The data in question includes the full of name of a given voter, his or her home address, phone number, gender, date of birth, state voter ID, unique voter ID, date of voter registration, political affiliation and whether or not he or she voted in primary elections, beginning in 2000.
Stewart Brand, the founder of the Whole Earth Catalog, famously said that "information wants to be free." But when it comes to the sacred act of voting in a democracy, should that information be freely and easily accessible online?
"Our society has never had to confront the idea of all these records, all in one place, being available to anyone in the entire world for any purpose instantly," wrote Vickery on Reddit on Monday. "That's a hard pill to swallow."
While state voter registration records are public records, it isn't always easy -- or cheap -- to access them across the United States.
Using voter data is also tricky. Depending on the state, the data may not be used for commercial or charitable purposes, or it may only be used for political or electoral purposes, or it may have no restrictions at all.
Both Ragan and DataBreaches.net suggested that the data originated with campaign software vendor NationBuilder, which provides its users with access to a national voter file.
NationBuilder founder and CEO Jim Gilliam, however, told The Huffington Post that while some of the data probably came through his firm, the schema -- or how it's structured -- is not theirs.
In a post published to the NationBuilder blog, Gilliam indicated that, from what his team has seen, there is no new or private information released in this database beyond what is already available from each state government.
In the meantime, this episode can tell us three things.
First, data is a strategic asset in 21st century campaigns. When the Democratic National Committee cut off the Bernie Sanders campaign's access to a national voter file after a staffer looked at confidential information, the move posed a huge risk to the campaign's ability to do voter identification and fundraising. While the DNC ultimately restored the Sanders campaign's access, the episode showed how much that data matters. In addition, the way the Obama campaign used data to rally voters is of great interest to every presidential candidate this election season.
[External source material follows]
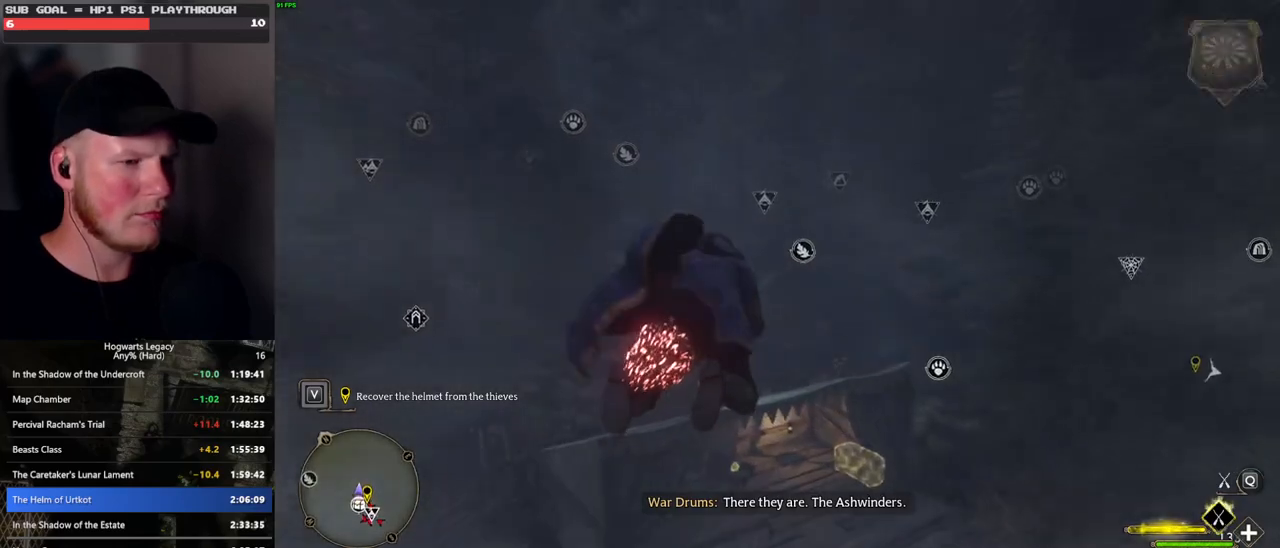
{"keys": ["ctrl_l", "w"], "mouse": [], "events": [[316, "mouse_left", "up"]]}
Second, this episode will call attention to the ethics of public data access, from inequities of access between campaigns to whether this category of public records should be available online at all.
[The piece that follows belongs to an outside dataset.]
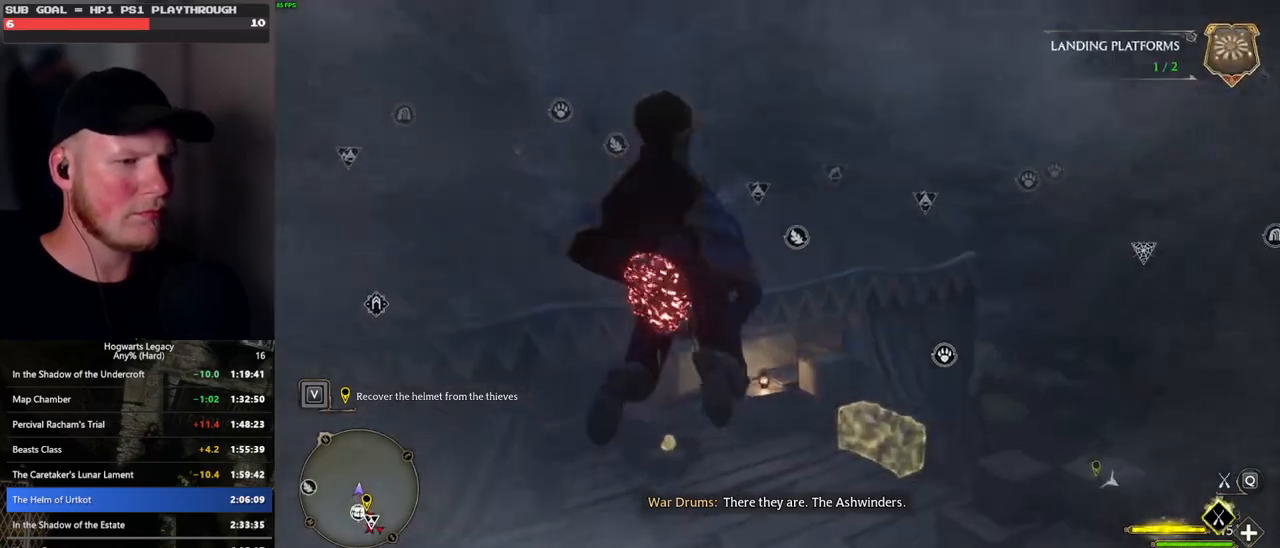
{"keys": ["b", "w"], "mouse": [], "events": [[400, "b", "down"], [483, "ctrl_l", "up"]]}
“We strongly believe in making voter information more accessible to political campaigns and advocacy groups, so we provide cleaned versions of that publicly accessible information to them for free," said Gilliam.
Generally speaking, Americans are comfortable with open data about safety and restaurants, but not their mortgages. It may come as a surprise to many citizens to know that state governments are publishing their voting history.
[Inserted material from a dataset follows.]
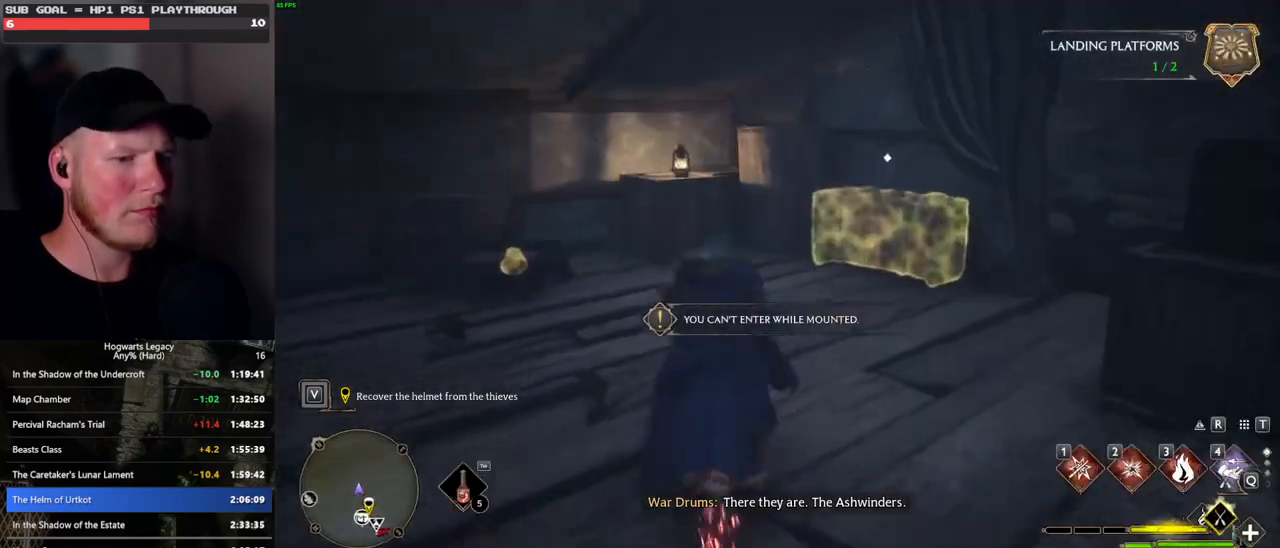
{"keys": ["w"], "mouse": [], "events": [[33, "b", "up"]]}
Finally, consumer data privacy deserves more scrutiny. While some states do regulate use, there are limited formal protections for voting data as a category of personal information or statutory consequences for campaigns or organizations that inadvertently expose it.
In theory, the Federal Elections Commission might weigh in, but despite having figured out how to disclose data online, the dysfunctional regulator remains at war with itself, unlikely to curb abuse of election laws in 2016.
In practice, it's up to Congress and the courts to decide if threats to voter privacy merit national limits on data use.